The spectroheliograph is used to image the sun in the Ca-K line at 393.37nm. An equatorial mounted 18 inch diameter silver-on-glass plane mirror (Fig: 1a; M1 in Fig: 2a), driven by differential electric motors is used as a siderostat. Clock drive of the siderostat compensate for earth's rotation and ensures that reflected rays from the sun will always be on the slit (S1 in Fig: 2a) of the spectroheliograph. Reflected rays from the siderostat mirror (M1) passes through the 12'' diameter achromatic triplet lens (L1 in Fig: 2a) whose focal length is 21 feet. This lens focuses the image on the slit (S1). Diameter of the solar image is about 60mm. Light passing through the slit is then collimated by a doublet lens (L2 in Fig: 2a) and falls on a plane mirror (M2 in Fig: 2a). The reflected light from mirror (M2) pass through a set of two prisms (P1 and P2 in Fig: 2a) which produce dispersed spectrum. An achromatic lens (L3 in Fig: 2a) is used for focusing the spectrum as it pass through a violet filter (F1 in Fig: 2a) that restricts the wavelength of image to 3933A, the location of Ca-K line. A slit (S2) is kept at the focal plane of L3, in front of the photographic plate (P in Fig: 2a). This plate and slit (S2) are systematically moved slowly by a hydraulic mechanism to scan over sun's image. The design of this spectroheliograph was specified by George Ellery Hale, who is the inventor of spectroheliograph. H-alpha images are also obtained using the same instrument, after replacing the prisms with two mirrors, as shown in Fig: 2b.
Data obtained by using this spectroheliograph is available from 1904 to 2007. Later observations are made using the new Twin Telescope (two coaxial telescopes for Ca-K line and white light imaging), though the spectroheliograph is still in working condition.

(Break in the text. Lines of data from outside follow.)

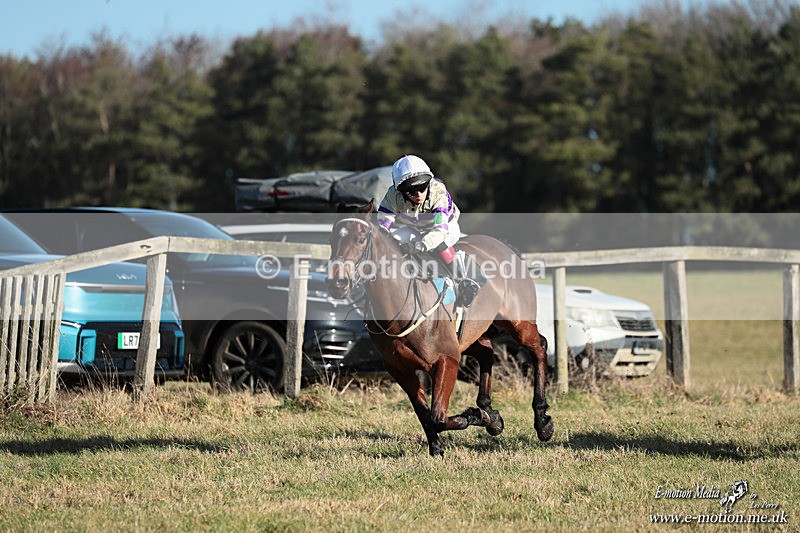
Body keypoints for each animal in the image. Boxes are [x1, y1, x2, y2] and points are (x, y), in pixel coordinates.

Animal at [326, 202, 553, 457]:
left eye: (360, 239)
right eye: (331, 240)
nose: (337, 284)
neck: (402, 305)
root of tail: (507, 247)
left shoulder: (447, 358)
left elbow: (438, 416)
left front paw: (474, 416)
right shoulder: (400, 368)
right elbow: (424, 413)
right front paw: (438, 447)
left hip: (517, 323)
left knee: (539, 347)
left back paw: (542, 420)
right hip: (467, 336)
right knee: (486, 350)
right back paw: (491, 414)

The 6-inch Refractor - Photoheliograms
A 4-inch refractor telescope with an objective lens of 5 feet focal length was brought to the site in 1898 from Madras for visual observations of solar disk. This is one of the oldest telescopes of Kodaikanal. Direct photography of the sun commenced at Kodaikanal in August 1903. Exposure time used was around 1 ms, and the solar images were of 8-inch diameter. This telescope was upgraded later to a 6-inch objective with a focal length of 8 feet. The new 6" telescope started its operations from 31st July 1912. The camera used to photograph the solar images had a metal plate as focal plane shutter. The shutter is activated by releasing a metal spring. Once released, this shutter slides across an aperture, providing an exposure with a duration of about 0.001s. Even today, this same procedure is used to take daily photoheliograms at the observatory.
The Tunnel Telescope - Solar Spectroscopy
The tunnel telescope uses a siderostat consisting of a 60 cm diameter plane mirror mounted on 11 m tall tower platform to direct sunlight into a 60 m long underground horizontal 'tunnel'. A 38 cm aperture f/90 achromatic lens forms a 34 cm diameter solar image at the focal plane. The telescope has an option to mount a 20 cm achromat, which provides an f/90 beam to form a 17 cm image. A Littrow-type spectrograph is the main instrument of the telescope. A 20 cm diameter, 18 m focal length achromat in conjunction with a 600 lines/mm grating gives 9 mm/A dispersion in the fifth order of the grating. Together with the 5.5 arcsec/mm spatial resolution of the image, it forms a high resolution set up for solar spectroscopy. Recording of the spectrum can be done photographically or with a Photometrix 1k x 1k CCD system. A large format CCD system is being procured to enhance the coverage of spectrum especially for the broad resonance lines and the nearby continuum. The converging solar beam from the objective can be diverted to a high dispersion spectroheliograph with Littrow arrangement using a 3.43 m achromat. The photographic camera behind the second slit is being replaced by a Raticon linear array and a data acquisition system.